Dominica Quarta post Pascha [4th Sunday after Easter]: May 19, 2019
Delivered by Most Reverend Roger LaRade, OFA
Beloved Disciple Catholic Church, Toronto
© Roger LaRade 2019
James 1: 17 – 21; John 16: 5 – 14.
The liturgy of the Church constantly calls us to live our lives with a deep belief in Jesus as the Christ, from which flows a deep conviction in the message of Jesus. This message is rooted in what is known as Jesus’ farewell discourse to His Apostles, or Jesus’ instruction of His disciples, part of which we have heard proclaimed in the Gospel reading for today’s Mass. This discourse begins with Jesus washing the feet of His Apostles at the Last Supper (which we commemorated just a few weeks ago in our celebration of Holy Thursday); it ends with Jesus instructing His future disciples to live in unity, a unity modeled on the love of God the Father, God the Son and God the Holy Spirit. This is Jesus’ great teaching to His disciples, preparing them for His Passion, Resurrection, Ascension and the sending of the Holy Spirit. We – just as was their experience – can only make sense of these words of Jesus with a post-Resurrection understanding, one shaped by the leave-taking of Jesus and the reception of the Holy Spirit.

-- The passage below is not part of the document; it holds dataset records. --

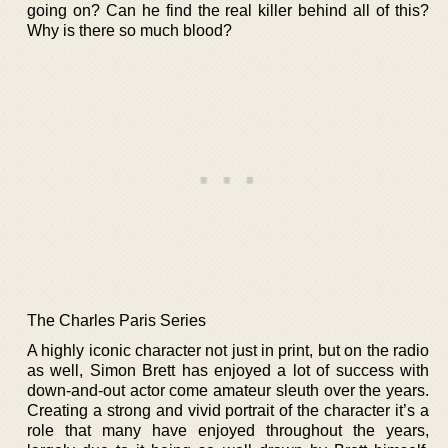
going on? Can he find the real killer behind all of this?
Why is there so much blood?
The Charles Paris Series
A highly iconic character not just in print, but on the radio
as well, Simon Brett has enjoyed a lot of success with
down-and-out actor come amateur sleuth over the years.
Creating a strong and vivid portrait of the character it’s a
role that many have enjoyed throughout the years,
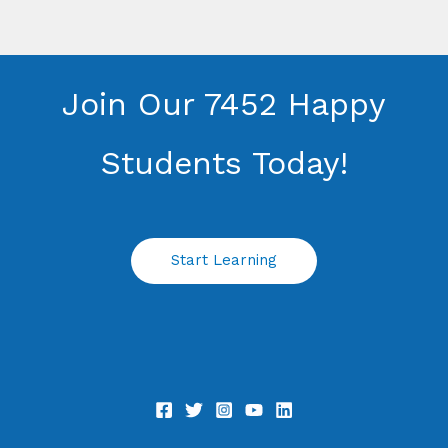
Join Our 7452 Happy
Students​ Today!
Start Learning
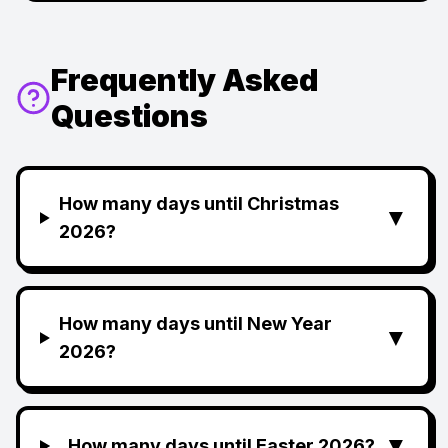
Frequently Asked
Questions
How many days until Christmas
▼
2026?
How many days until New Year
▼
2026?
▼
How many days until Easter 2026?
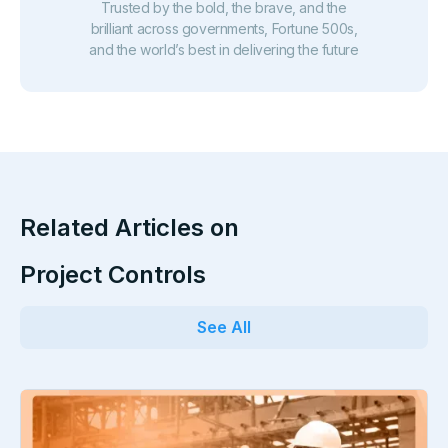
Trusted by the bold, the brave, and the
brilliant across governments, Fortune 500s,
and the world’s best in delivering the future
Related Articles on
Project Controls
See All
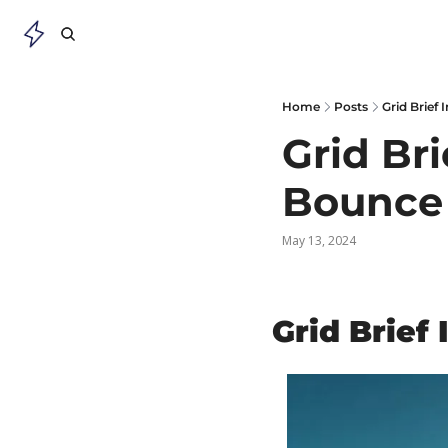
Home
Posts
Grid Brief
Grid Bri
Bounce
May 13, 2024
Grid Brief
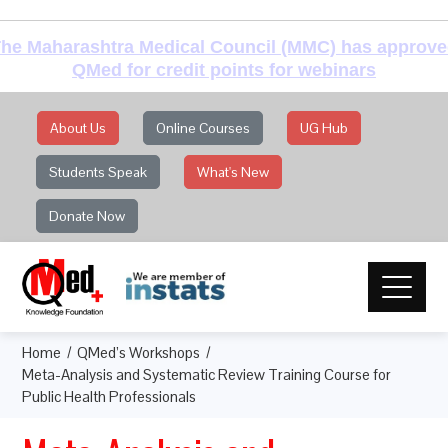
he Maharashtra Medical Council (MMC) has approv
QMed for credit points for webinars
About Us
Online Courses
UG Hub
Students Speak
What's New
Donate Now
Home
QMed’s Workshops
Meta-Analysis and Systematic Review Training Course for
Public Health Professionals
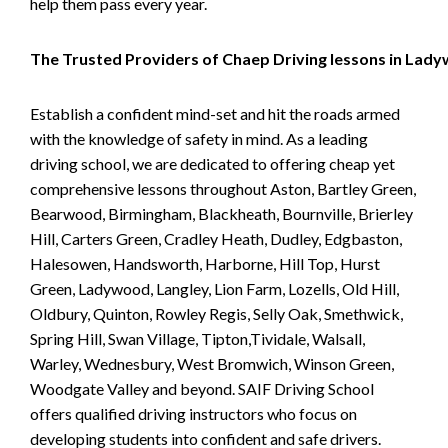
help them pass every year.
The Trusted Providers of Chaep Driving lessons in Lad
Establish a confident mind-set and hit the roads armed
with the knowledge of safety in mind. As a leading
driving school, we are dedicated to offering cheap yet
comprehensive lessons throughout Aston, Bartley Green,
Bearwood, Birmingham, Blackheath, Bournville, Brierley
Hill, Carters Green, Cradley Heath, Dudley, Edgbaston,
Halesowen, Handsworth, Harborne, Hill Top, Hurst
Green, Ladywood, Langley, Lion Farm, Lozells, Old Hill,
Oldbury, Quinton, Rowley Regis, Selly Oak, Smethwick,
Spring Hill, Swan Village, Tipton,Tividale, Walsall,
Warley, Wednesbury, West Bromwich, Winson Green,
Woodgate Valley and beyond. SAIF Driving School
offers qualified driving instructors who focus on
developing students into confident and safe drivers.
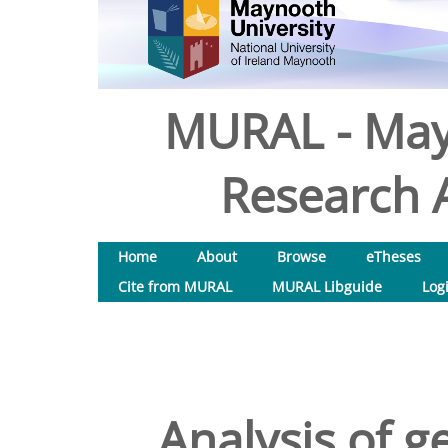
MURAL - May
Research A
Home
About
Browse
eTheses
Cite from MURAL
MURAL Libguide
Log
Analysis of g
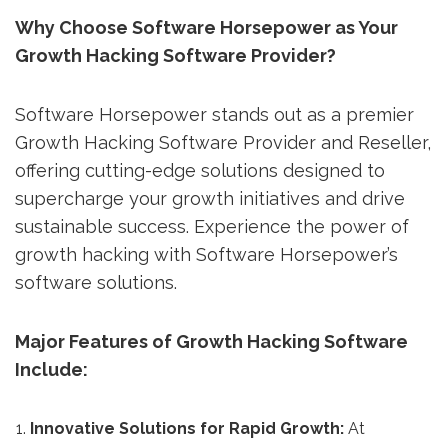
Why Choose Software Horsepower as Your
Growth Hacking Software Provider?
Software Horsepower stands out as a premier
Growth Hacking Software Provider and Reseller,
offering cutting-edge solutions designed to
supercharge your growth initiatives and drive
sustainable success. Experience the power of
growth hacking with Software Horsepower’s
software solutions.
Major Features of Growth Hacking Software
Include:
Innovative Solutions for Rapid Growth:
At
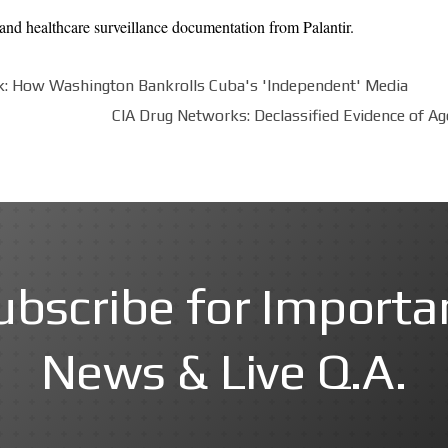
and healthcare surveillance documentation from
Palantir
.
: How Washington Bankrolls Cuba's 'Independent' Media
CIA Drug Networks: Declassified Evidence of A
ubscribe for Importa
News & Live Q.A.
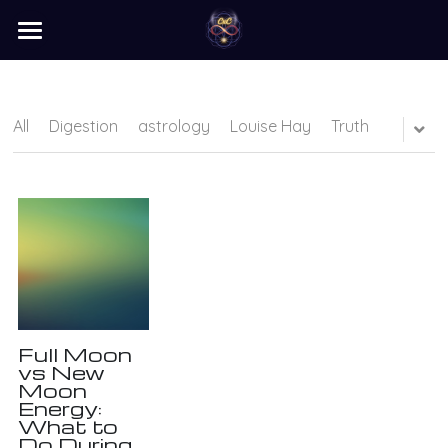
×
STORE CATEGORIES
home
barter
All
Digestion
astrology
Louise Hay
Truth
programs
learn
Login
/
Register
Search
Full Moon
vs New
Moon
Energy:
What to
Do During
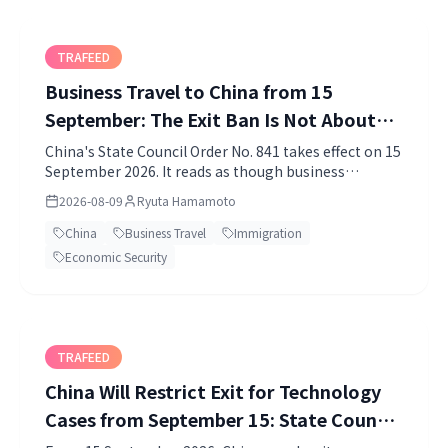
TRAFEED
Business Travel to China from 15
September: The Exit Ban Is Not About
You
China's State Council Order No. 841 takes effect on 15
September 2026. It reads as though business
travellers might be stopped from leaving, but the
2026-08-09
Ryuta Hamamoto
exit restriction applies to Chinese citizens. What
actually reaches foreign travellers is Article 5, where
China
Business Travel
Immigration
a visa application can turn into a one-to-five year
Economic Security
entry ban. Here is how to read the provisions apart.
TRAFEED
China Will Restrict Exit for Technology
Cases from September 15: State Council
Order No. 841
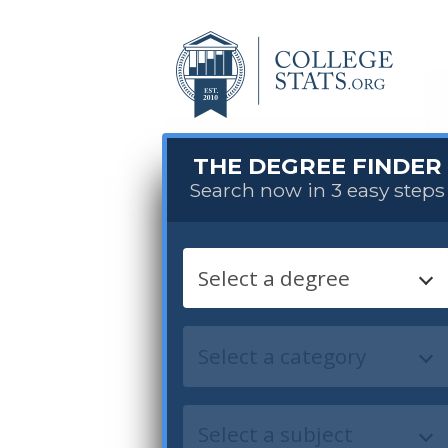
THE DEGREE FINDER
Search now in 3 easy steps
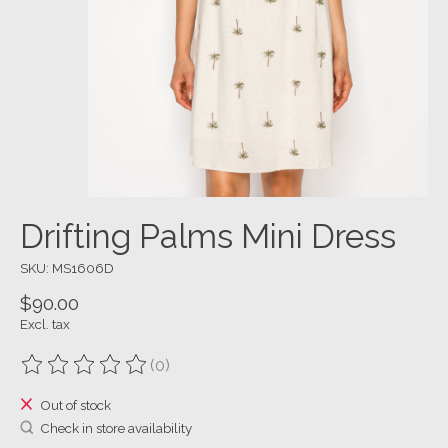
Drifting Palms Mini Dress
SKU: MS1606D
$90.00
Excl. tax
(0)
The rating of this product is
0
out of 5
Out of stock
Check in store availability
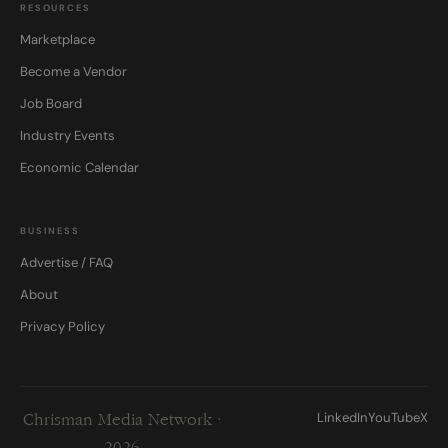
RESOURCES
Marketplace
Become a Vendor
Job Board
Industry Events
Economic Calendar
BUSINESS
Advertise / FAQ
About
Privacy Policy
LinkedIn
YouTube
X
Chrisman Media Network ·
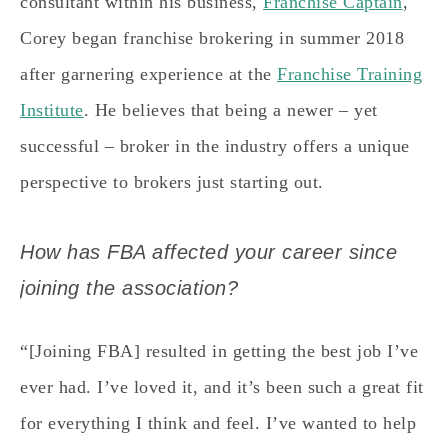
consultant within his business,
Franchise Captain
,
Corey began franchise brokering in summer 2018
after garnering experience at the
Franchise Training
Institute
. He believes that being a newer – yet
successful – broker in the industry offers a unique
perspective to brokers just starting out.
How has FBA affected your career since
joining the association?
“[Joining FBA] resulted in getting the best job I’ve
ever had. I’ve loved it, and it’s been such a great fit
for everything I think and feel. I’ve wanted to help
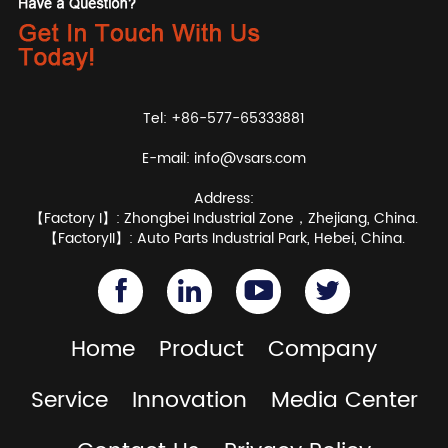
Tel: +86-577-65333881
E-mail:
info@vsars.com
Address:
【Factory I】: Zhongbei Industrial Zone，Zhejiang, China.
【FactoryII】: Auto Parts Industrial Park, Hebei, China.
Home
Product
Company
Service
Innovation
Media Center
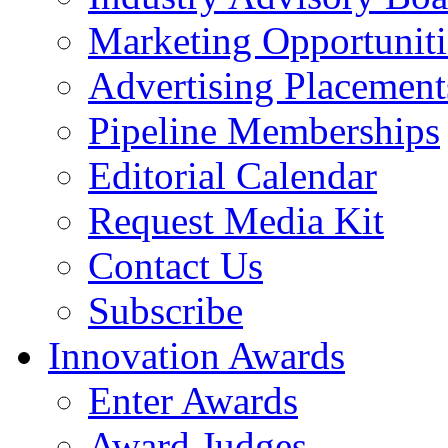
Marketing Opportuniti
Advertising Placement
Pipeline Memberships
Editorial Calendar
Request Media Kit
Contact Us
Subscribe
Innovation Awards
Enter Awards
Award Judges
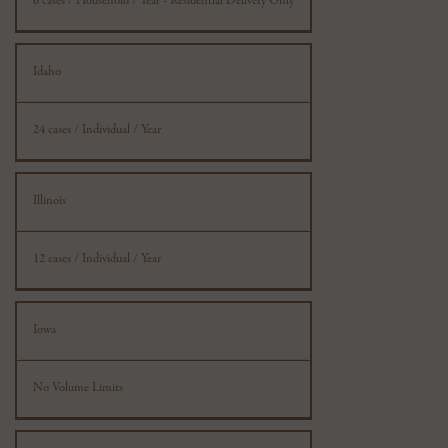
6 cases / Household / Year - Residential Delivery Only
Idaho
24 cases / Individual / Year
Illinois
12 cases / Individual / Year
Iowa
No Volume Limits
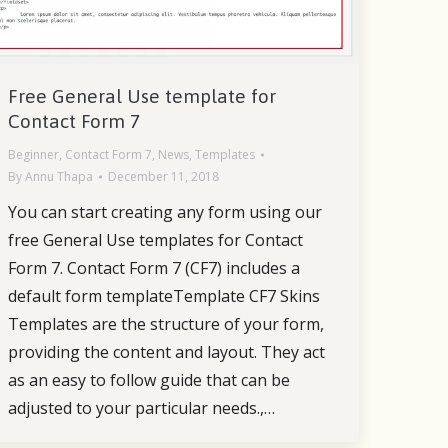
Free General Use template for
Contact Form 7
Beginner
,
Contact Form 7
,
News
,
Templates
By
Annu Thapa
December 11, 2018
You can start creating any form using our
free General Use templates for Contact
Form 7. Contact Form 7 (CF7) includes a
default form templateTemplate CF7 Skins
Templates are the structure of your form,
providing the content and layout. They act
as an easy to follow guide that can be
adjusted to your particular needs.,…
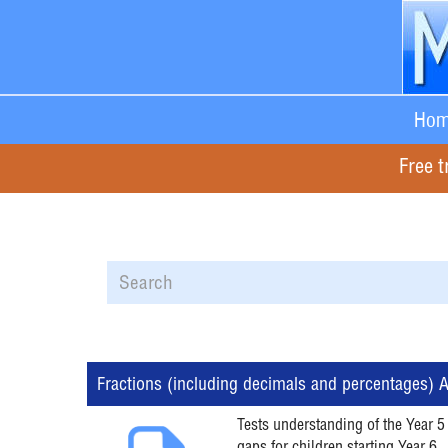
Hom
Free t
Fractions (including decimals and percentages)
Tests understanding of the Year 5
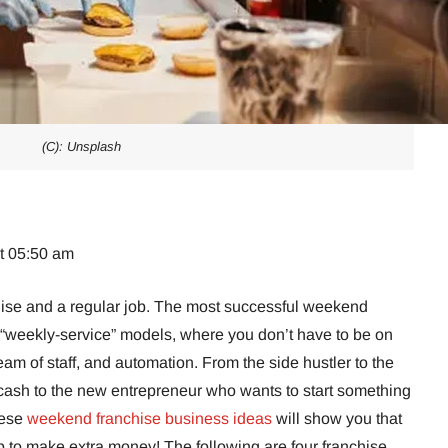
(C): Unsplash
at 05:50 am
chise and a regular job. The most successful weekend
“weekly-service” models, where you don’t have to be on
team of staff, and automation. From the side hustler to the
cash to the new entrepreneur who wants to start something
hese
weekend franchise business ideas
will show you that
b to make extra money! The following are four franchise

The liturgy of the Church is preparing us for Christ’s Ascension and for the sending of the Holy Spirit at Pentecost. The Apostles, newly rejoicing in the return of Jesus in their midst, are reminded that this new situation is temporary. Jesus will again leave them. They may well have been thinking that the return of Jesus after three days in the realm of the dead was what Jesus had been talking about. The harsh reality is that His leaving is yet to come, and that it is necessary; necessary so that His mission may, in fact, be continued and deepened. For the Apostles, this must have seemed a bit incomprehensible. Their direct experience of Jesus-with-them would have led them to believe that this experience was the end all and be all of their discipleship.
Yet, God’s design is different. It is only in Jesus’ passing into Heaven, only in the Second Person of the Holy Trinity being reunited with the First Person of the Holy Trinity, that His disciples will be empowered to live lives fully convicted in the message of Jesus. In the reunion of the First and Second Persons of the Holy Trinity, the Third Person, the Holy Spirit – the Convictor, if you will – is given to those who believe in Jesus as the Christ.
Saint Cyril of Alexandria, in his homily on this gospel reading, explains the effect and necessity of this. He writes:
All that the Lord had to do on earth was now done; but it was necessary that we should become sharers and partakers of the divine nature (II Pet. i. 4) of the Word…But it was not possible to do this except through the possession and communion of the Holy Spirit. The most fitting and the most appropriate time for the mission of the Holy Spirit, and for His descent upon us, was that which now opportunely arose, namely, after the going from our midst of Christ Our Saviour. For as long as Christ remained bodily with those who believed in Him, He appeared to them, I think, as the Giver of every gift.
I think we can understand this as meaning that as long as Jesus was around, the Apostles would have continued to rely on His physical presence, on Him, to do it all. In this situation, it is likely that their own sense of mission would not have deepened; they themselves would not have been empowered to "Go into all the world and preach the good news to all creation” (Mk. 16: 15).
Saint Francis of Assisi, before passing into Heaven, told his followers that he had done what God had given him to do and now that he was leaving this earthly realm it was their turn to do what God called each one of them to do. And so it is with each one of us. And this we must do on our own. We must come to it of our own choosing. Of course, we are hopefully supported in this by others, but in the end each one of us must come to it and live it with conviction in our own heart.
These fifty days between Easter and Pentecost are indeed meant to form in us a disposition to live out God’s will for us in a post-Resurrection understanding, an understanding which is formed and sustained by the reception and continued gift of the Holy Spirit.
The Church in this season of Easter, in this season when Resurrection is followed by Christ’s Ascension and the sending of the Holy Spirit at Pentecost, calls us to rejoice and partake in the glorious love of God the Father, God the Son, and God the Holy Spirit. Let us pray for one another that our post-Resurrection understanding of God’s all-encompassing love in Jesus as the Christ may be deepened by our partaking of His Body and Blood.
In the name of the Father, and of the Son, and of the Holy Spirit. Amen.
 The Sunday Sermons of the Great Fathers, v. 2: From the First Sunday in Lent to the Sunday after the Ascension, translated and edited by M.F. Toal, D.D. (Chicago: Henry Regnery Co., 1964), p. 368.